### PROBLEM
Please restate exactly what appears in the records below from the first line to the line where "- calcifications, morphology" is, that line included.
┌────────
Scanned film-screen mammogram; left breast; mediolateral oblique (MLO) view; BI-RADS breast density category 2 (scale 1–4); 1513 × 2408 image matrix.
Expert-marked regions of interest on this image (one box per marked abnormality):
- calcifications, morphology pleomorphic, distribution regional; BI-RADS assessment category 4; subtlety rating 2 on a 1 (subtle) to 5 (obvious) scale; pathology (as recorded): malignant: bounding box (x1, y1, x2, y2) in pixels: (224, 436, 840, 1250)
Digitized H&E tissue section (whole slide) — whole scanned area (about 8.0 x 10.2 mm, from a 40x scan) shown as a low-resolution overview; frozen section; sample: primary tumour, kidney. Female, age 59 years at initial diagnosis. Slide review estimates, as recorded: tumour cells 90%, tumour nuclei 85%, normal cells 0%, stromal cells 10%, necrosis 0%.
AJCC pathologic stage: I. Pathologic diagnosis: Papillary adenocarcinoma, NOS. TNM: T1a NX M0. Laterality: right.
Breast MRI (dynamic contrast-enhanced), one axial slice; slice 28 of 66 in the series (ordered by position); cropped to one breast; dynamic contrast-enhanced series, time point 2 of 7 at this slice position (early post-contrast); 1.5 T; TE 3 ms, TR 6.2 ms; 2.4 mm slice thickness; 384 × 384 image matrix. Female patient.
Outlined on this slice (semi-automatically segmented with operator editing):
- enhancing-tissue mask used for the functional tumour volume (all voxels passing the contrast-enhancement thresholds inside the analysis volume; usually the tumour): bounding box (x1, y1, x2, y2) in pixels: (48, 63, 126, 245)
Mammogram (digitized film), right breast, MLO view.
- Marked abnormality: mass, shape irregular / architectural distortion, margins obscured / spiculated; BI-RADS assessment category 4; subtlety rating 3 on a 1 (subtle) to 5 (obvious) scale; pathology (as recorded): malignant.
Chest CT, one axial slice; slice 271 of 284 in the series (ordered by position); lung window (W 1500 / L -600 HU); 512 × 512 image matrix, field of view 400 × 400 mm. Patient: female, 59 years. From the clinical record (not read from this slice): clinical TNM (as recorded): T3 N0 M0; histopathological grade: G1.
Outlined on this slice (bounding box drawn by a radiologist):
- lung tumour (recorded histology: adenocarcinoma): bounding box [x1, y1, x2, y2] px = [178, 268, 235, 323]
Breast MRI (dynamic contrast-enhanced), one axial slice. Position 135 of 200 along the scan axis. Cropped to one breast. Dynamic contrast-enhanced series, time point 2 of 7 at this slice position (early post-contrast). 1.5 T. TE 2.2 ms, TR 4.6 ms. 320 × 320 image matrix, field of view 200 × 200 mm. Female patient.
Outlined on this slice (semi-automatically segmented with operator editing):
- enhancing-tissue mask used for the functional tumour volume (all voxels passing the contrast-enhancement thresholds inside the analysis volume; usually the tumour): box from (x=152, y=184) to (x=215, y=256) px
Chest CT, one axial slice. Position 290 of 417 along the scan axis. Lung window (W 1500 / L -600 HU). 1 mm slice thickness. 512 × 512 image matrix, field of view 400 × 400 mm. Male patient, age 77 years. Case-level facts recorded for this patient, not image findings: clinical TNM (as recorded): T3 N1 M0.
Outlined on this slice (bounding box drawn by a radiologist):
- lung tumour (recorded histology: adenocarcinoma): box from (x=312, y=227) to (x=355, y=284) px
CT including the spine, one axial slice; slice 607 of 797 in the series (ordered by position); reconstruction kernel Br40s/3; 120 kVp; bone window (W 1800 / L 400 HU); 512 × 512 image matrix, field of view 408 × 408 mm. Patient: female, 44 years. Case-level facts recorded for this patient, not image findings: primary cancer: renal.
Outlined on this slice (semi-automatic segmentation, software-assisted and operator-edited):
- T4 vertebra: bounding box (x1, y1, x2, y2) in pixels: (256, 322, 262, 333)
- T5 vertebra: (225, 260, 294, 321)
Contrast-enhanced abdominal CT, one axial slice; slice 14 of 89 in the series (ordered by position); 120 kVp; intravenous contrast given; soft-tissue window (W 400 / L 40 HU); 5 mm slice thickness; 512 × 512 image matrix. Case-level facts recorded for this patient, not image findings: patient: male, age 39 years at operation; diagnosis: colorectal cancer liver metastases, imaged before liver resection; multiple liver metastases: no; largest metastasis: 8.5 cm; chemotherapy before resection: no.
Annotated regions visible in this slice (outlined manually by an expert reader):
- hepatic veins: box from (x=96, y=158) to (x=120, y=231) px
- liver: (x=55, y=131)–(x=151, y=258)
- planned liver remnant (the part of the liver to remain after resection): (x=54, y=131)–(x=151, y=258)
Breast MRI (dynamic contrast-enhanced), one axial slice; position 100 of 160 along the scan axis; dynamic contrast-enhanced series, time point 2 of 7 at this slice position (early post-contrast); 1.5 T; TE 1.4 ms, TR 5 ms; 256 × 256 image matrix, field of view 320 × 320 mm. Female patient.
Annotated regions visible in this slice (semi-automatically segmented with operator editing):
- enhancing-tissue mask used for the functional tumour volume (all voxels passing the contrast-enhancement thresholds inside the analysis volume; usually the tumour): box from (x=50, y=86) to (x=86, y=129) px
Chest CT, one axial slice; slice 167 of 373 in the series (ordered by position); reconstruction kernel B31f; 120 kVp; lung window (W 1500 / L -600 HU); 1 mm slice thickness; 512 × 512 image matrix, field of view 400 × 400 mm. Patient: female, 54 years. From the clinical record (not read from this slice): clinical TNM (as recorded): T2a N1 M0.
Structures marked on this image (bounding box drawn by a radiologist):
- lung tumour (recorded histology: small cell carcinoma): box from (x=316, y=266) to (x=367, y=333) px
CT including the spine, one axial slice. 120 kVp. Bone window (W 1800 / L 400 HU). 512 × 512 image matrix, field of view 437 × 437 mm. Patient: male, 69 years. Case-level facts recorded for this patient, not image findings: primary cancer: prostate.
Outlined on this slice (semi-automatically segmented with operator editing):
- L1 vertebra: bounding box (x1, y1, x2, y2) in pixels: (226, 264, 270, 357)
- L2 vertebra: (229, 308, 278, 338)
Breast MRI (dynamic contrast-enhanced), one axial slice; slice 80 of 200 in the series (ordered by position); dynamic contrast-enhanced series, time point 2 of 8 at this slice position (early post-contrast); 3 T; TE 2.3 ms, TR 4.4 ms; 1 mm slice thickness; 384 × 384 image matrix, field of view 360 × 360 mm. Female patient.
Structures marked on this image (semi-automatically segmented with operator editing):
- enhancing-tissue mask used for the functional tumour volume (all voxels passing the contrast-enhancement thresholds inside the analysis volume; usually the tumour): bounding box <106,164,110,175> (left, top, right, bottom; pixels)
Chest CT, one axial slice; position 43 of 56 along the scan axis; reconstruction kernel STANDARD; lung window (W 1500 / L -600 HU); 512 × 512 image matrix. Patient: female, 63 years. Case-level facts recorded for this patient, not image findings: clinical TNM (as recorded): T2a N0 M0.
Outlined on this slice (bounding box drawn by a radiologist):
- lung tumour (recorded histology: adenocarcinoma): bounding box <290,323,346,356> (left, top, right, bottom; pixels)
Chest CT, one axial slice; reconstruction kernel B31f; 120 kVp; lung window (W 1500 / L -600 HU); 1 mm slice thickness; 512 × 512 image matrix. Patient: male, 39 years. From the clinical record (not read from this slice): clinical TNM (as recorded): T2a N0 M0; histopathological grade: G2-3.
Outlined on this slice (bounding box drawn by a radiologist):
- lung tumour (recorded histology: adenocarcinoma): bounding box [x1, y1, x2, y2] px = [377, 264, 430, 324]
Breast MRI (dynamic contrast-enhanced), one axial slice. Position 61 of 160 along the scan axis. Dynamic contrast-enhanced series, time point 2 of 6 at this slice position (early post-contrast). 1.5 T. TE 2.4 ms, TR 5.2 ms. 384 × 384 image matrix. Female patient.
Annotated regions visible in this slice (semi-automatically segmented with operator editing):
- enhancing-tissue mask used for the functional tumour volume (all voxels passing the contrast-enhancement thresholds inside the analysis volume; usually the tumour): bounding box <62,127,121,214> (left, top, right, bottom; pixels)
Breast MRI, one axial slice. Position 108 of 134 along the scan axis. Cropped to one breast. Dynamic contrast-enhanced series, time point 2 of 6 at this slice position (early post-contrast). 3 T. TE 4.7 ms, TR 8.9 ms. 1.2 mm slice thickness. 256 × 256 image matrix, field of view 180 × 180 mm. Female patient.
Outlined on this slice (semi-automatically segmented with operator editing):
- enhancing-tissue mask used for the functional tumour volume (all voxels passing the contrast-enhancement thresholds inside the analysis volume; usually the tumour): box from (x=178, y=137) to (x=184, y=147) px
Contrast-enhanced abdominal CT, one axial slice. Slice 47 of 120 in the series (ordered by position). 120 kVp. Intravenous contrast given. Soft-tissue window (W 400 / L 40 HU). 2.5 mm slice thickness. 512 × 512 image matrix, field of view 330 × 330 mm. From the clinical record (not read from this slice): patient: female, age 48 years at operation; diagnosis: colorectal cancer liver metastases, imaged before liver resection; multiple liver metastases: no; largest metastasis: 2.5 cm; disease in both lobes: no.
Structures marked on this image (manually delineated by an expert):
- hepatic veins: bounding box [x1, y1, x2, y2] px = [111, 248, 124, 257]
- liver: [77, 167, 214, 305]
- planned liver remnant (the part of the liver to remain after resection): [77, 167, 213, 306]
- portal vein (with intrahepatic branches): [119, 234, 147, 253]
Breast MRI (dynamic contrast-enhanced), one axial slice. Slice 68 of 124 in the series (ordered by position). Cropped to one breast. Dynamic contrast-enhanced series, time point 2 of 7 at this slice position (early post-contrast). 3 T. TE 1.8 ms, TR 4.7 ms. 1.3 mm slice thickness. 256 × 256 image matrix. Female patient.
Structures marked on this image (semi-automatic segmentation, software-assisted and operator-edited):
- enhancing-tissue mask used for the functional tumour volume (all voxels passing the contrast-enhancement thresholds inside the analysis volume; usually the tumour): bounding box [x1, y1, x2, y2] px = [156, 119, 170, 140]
└────────
### WRITTEN SOLUTION
Scanned film-screen mammogram; left breast; mediolateral oblique (MLO) view; BI-RADS breast density category 2 (scale 1–4); 1513 × 2408 image matrix.
Expert-marked regions of interest on this image (one box per marked abnormality):
- calcifications, morphology pleomorphic, distribution regional; BI-RADS assessment category 4; subtlety rating 2 on a 1 (subtle) to 5 (obvious) scale; pathology (as recorded): malignant: bounding box (x1, y1, x2, y2) in pixels: (224, 436, 840, 1250)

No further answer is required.